[ENTRIES SHOWN]
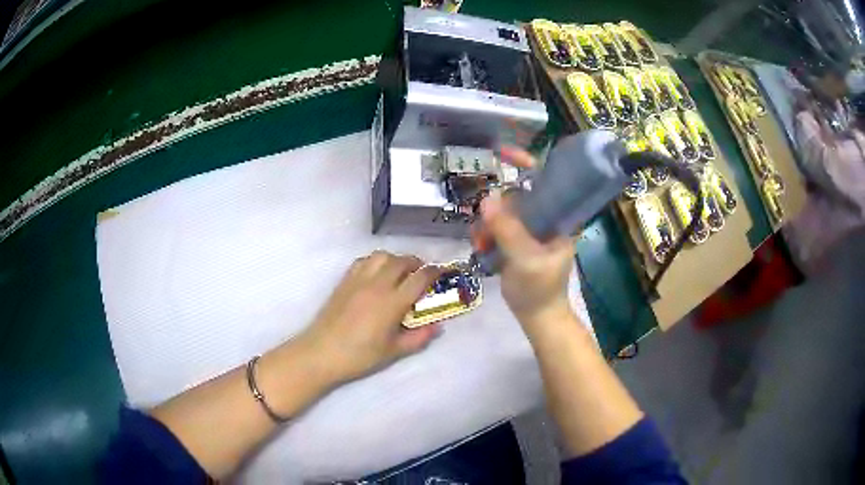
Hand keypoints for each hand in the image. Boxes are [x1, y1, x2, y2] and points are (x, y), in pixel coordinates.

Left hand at [298, 251, 442, 384]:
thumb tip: (438, 327)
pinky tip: (376, 275)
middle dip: (416, 263)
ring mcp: (358, 280)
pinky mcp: (344, 281)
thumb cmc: (360, 355)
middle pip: (401, 261)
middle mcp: (377, 284)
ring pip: (381, 256)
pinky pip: (363, 261)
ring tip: (399, 272)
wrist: (322, 352)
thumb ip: (419, 338)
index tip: (442, 273)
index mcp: (392, 302)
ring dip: (395, 259)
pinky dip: (375, 262)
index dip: (434, 272)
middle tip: (421, 274)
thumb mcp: (394, 351)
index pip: (419, 278)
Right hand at [474, 147, 575, 336]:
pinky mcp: (518, 241)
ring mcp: (531, 230)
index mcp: (560, 218)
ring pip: (504, 211)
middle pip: (517, 195)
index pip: (546, 181)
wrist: (537, 316)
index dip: (526, 163)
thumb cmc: (540, 290)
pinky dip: (486, 233)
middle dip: (496, 207)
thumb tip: (487, 199)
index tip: (503, 153)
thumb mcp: (525, 260)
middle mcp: (547, 218)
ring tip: (480, 243)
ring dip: (488, 224)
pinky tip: (481, 247)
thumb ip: (508, 230)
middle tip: (483, 226)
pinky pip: (498, 226)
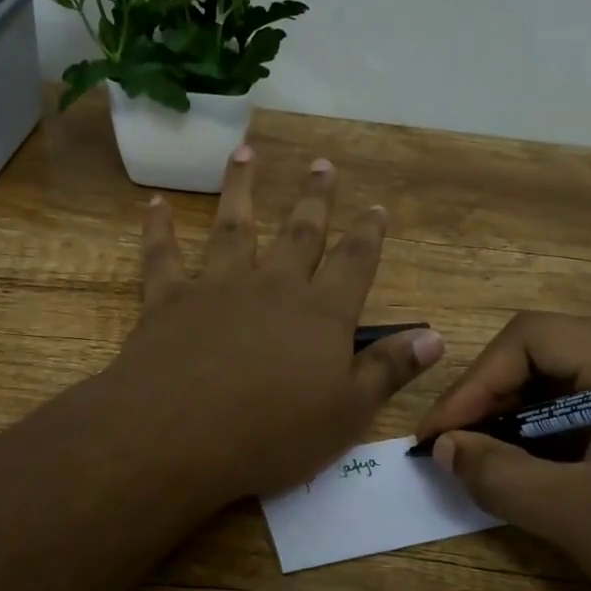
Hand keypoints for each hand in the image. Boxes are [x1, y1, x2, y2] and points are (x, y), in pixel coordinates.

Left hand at [109, 146, 444, 505]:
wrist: (178, 436)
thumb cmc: (272, 435)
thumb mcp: (347, 414)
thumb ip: (389, 370)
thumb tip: (435, 336)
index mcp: (320, 313)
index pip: (354, 263)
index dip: (368, 234)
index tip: (376, 207)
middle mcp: (272, 286)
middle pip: (299, 233)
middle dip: (315, 198)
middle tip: (322, 164)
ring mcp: (218, 287)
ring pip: (233, 227)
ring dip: (241, 189)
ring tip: (245, 154)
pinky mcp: (168, 299)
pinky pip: (163, 255)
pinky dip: (159, 228)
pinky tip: (155, 205)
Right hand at [412, 313, 590, 590]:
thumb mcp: (581, 519)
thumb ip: (500, 476)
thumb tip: (444, 448)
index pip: (530, 338)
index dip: (474, 382)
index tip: (440, 436)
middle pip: (548, 359)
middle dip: (492, 402)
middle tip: (455, 452)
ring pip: (571, 393)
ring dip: (520, 426)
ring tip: (487, 469)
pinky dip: (556, 446)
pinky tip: (539, 481)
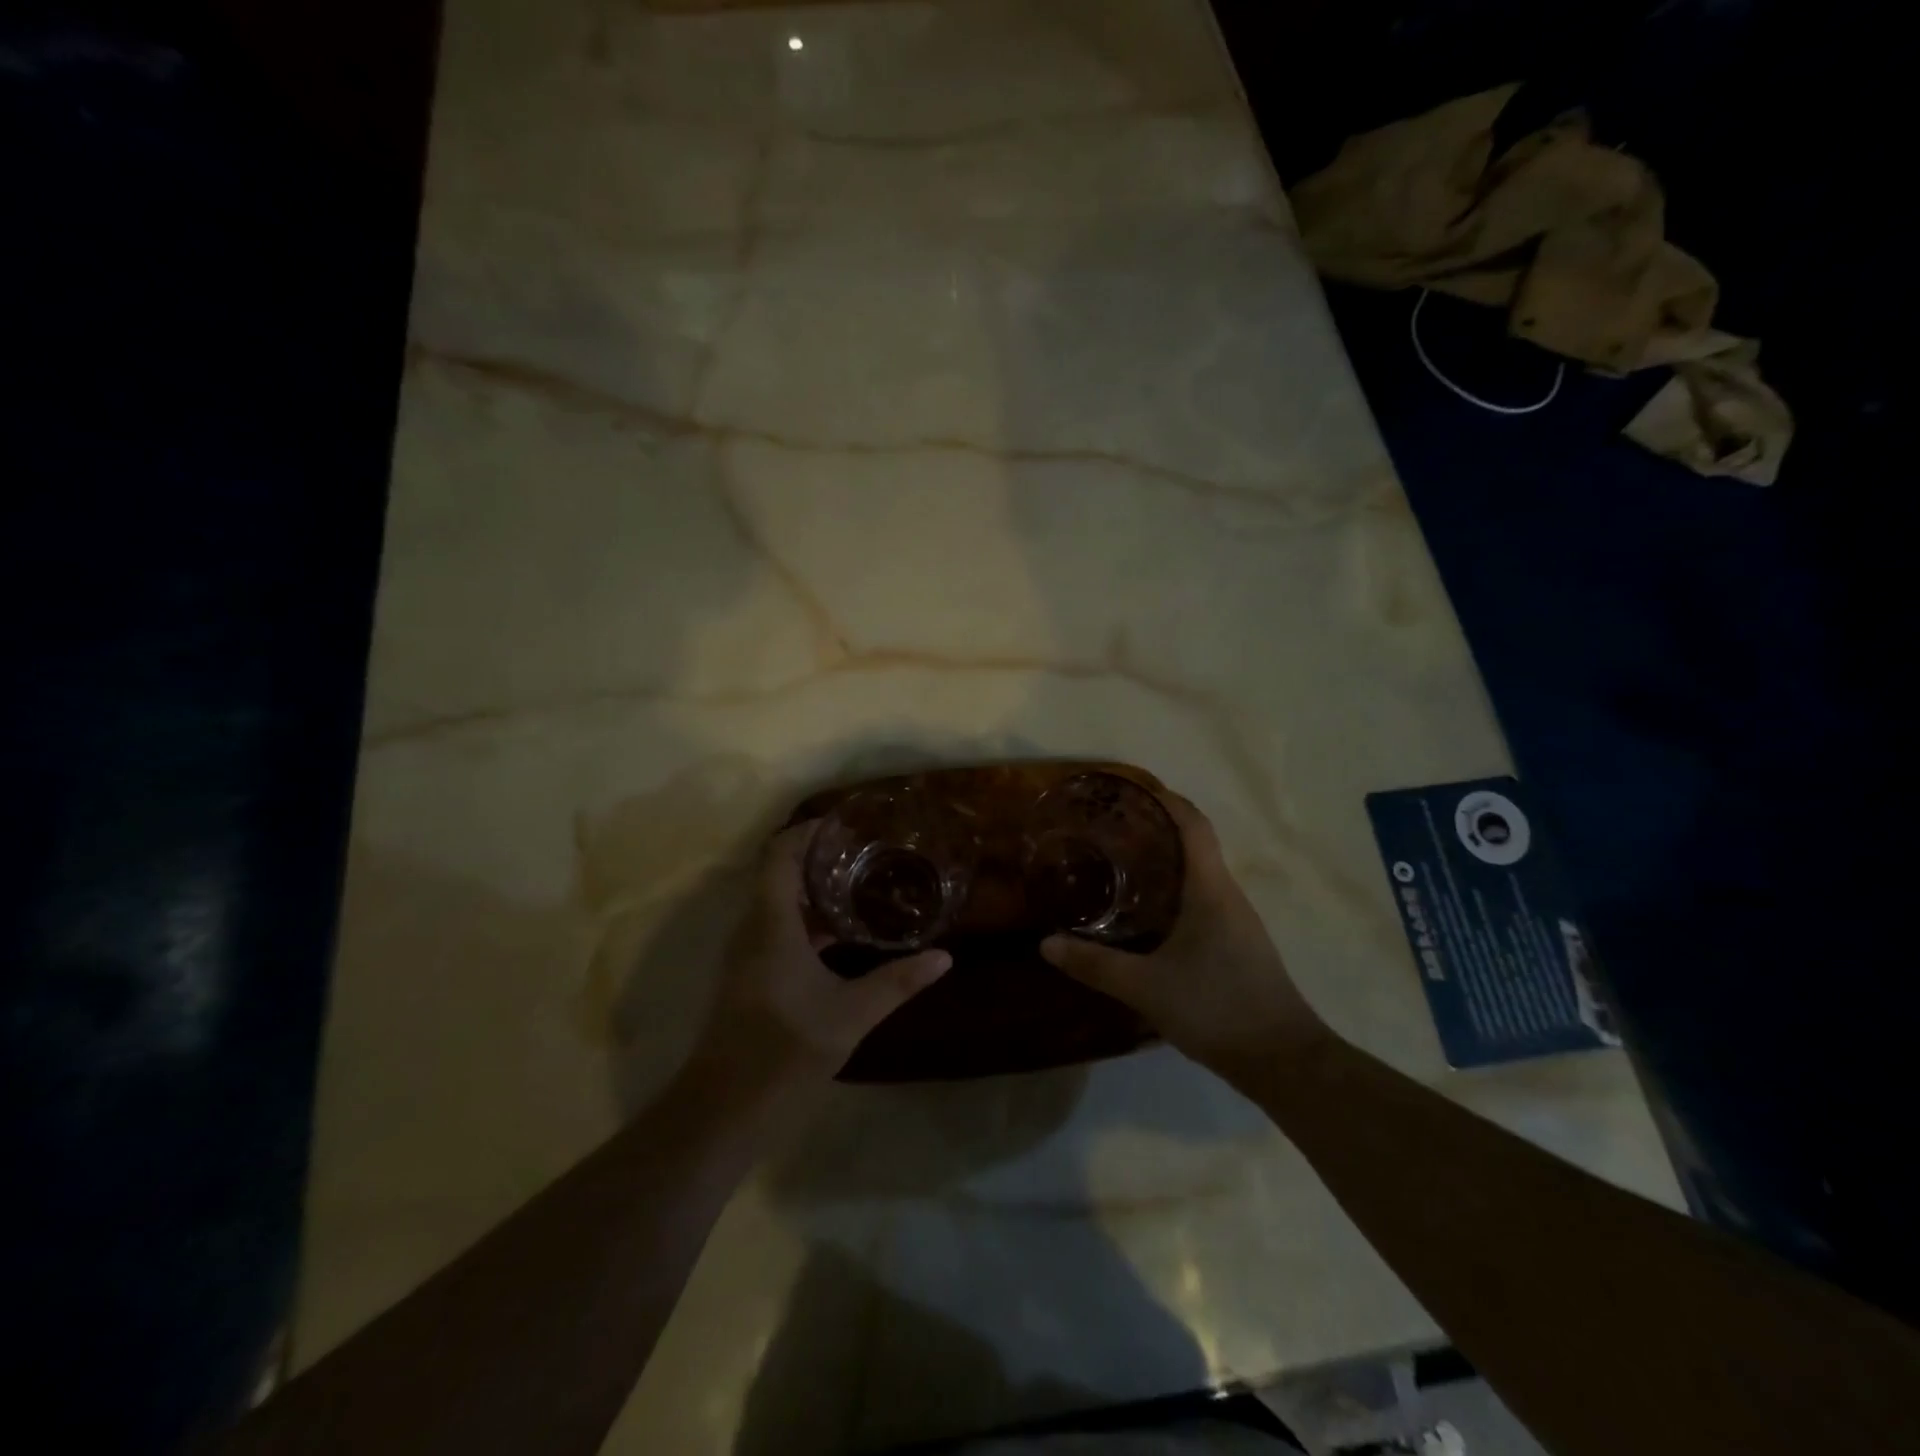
[/ENTRIES SHOWN]
■ PROMPT
Please output the material as written, apart from the images.

■ ANSWER TO THIS EXERCISE
Hand keypoints for each hand in the image. Boxes are [x1, y1, x2, y2] and points are (x, y), in pixel coordinates.

Left hand at [298, 251, 442, 384]:
thumb tip: (438, 327)
pinky tip: (376, 275)
middle dip: (416, 263)
ring mcp: (358, 280)
pinky mcp: (344, 281)
thumb cmc: (360, 355)
middle pip: (401, 261)
middle mcp: (377, 284)
ring pip: (381, 256)
pinky pip: (363, 261)
ring tip: (399, 272)
wrist: (322, 352)
thumb ip: (419, 338)
index tip: (442, 273)
index mcp: (392, 302)
ring dip: (395, 259)
pinky dip: (375, 262)
index dip: (434, 272)
middle tip: (421, 274)
thumb mcp: (394, 351)
index pip: (419, 278)
Right hand at [474, 147, 575, 336]:
pinky mcp: (518, 241)
ring mcp: (531, 230)
index mcp: (560, 218)
ring pip: (504, 211)
middle pip: (517, 195)
index pip: (546, 181)
wrist: (537, 316)
index dip: (526, 163)
thumb cmc: (540, 290)
pinky dip: (486, 233)
middle dip: (496, 207)
thumb tip: (487, 199)
index tip: (503, 153)
thumb mcp: (525, 260)
middle mcp: (547, 218)
ring tip: (480, 243)
ring dip: (488, 224)
pinky tip: (481, 247)
thumb ip: (508, 230)
middle tip: (483, 226)
pinky pip: (498, 226)
Hand keypoints for each hand in the image. Boxes are [x1, y1, x2, y2] and points are (x, y), in pixel coordinates.

Left hand at [109, 146, 444, 505]:
wrist: (178, 436)
thumb cmc: (272, 435)
thumb mcp: (347, 414)
thumb ip: (389, 370)
thumb tip: (435, 336)
index mcp: (320, 313)
index pip: (354, 263)
index dip: (368, 234)
index tip: (376, 207)
middle mcp: (272, 286)
middle pip: (299, 233)
middle dip: (315, 198)
middle tip: (322, 164)
ring mcp: (218, 287)
ring pip: (233, 227)
ring dip: (241, 189)
ring tip: (245, 154)
pinky mcp: (168, 299)
pinky pip: (163, 255)
pinky dip: (159, 228)
pinky tip: (155, 205)
Right hand at [412, 313, 590, 590]:
thumb mcp: (581, 519)
thumb ip: (500, 476)
thumb tip: (444, 448)
index pip: (530, 338)
index dip: (474, 382)
index tip: (440, 436)
middle pip: (548, 359)
middle dip: (492, 402)
middle tip: (455, 452)
ring pip: (571, 393)
ring dip: (520, 426)
ring tip: (487, 469)
pinky dip: (556, 446)
pinky tip: (539, 481)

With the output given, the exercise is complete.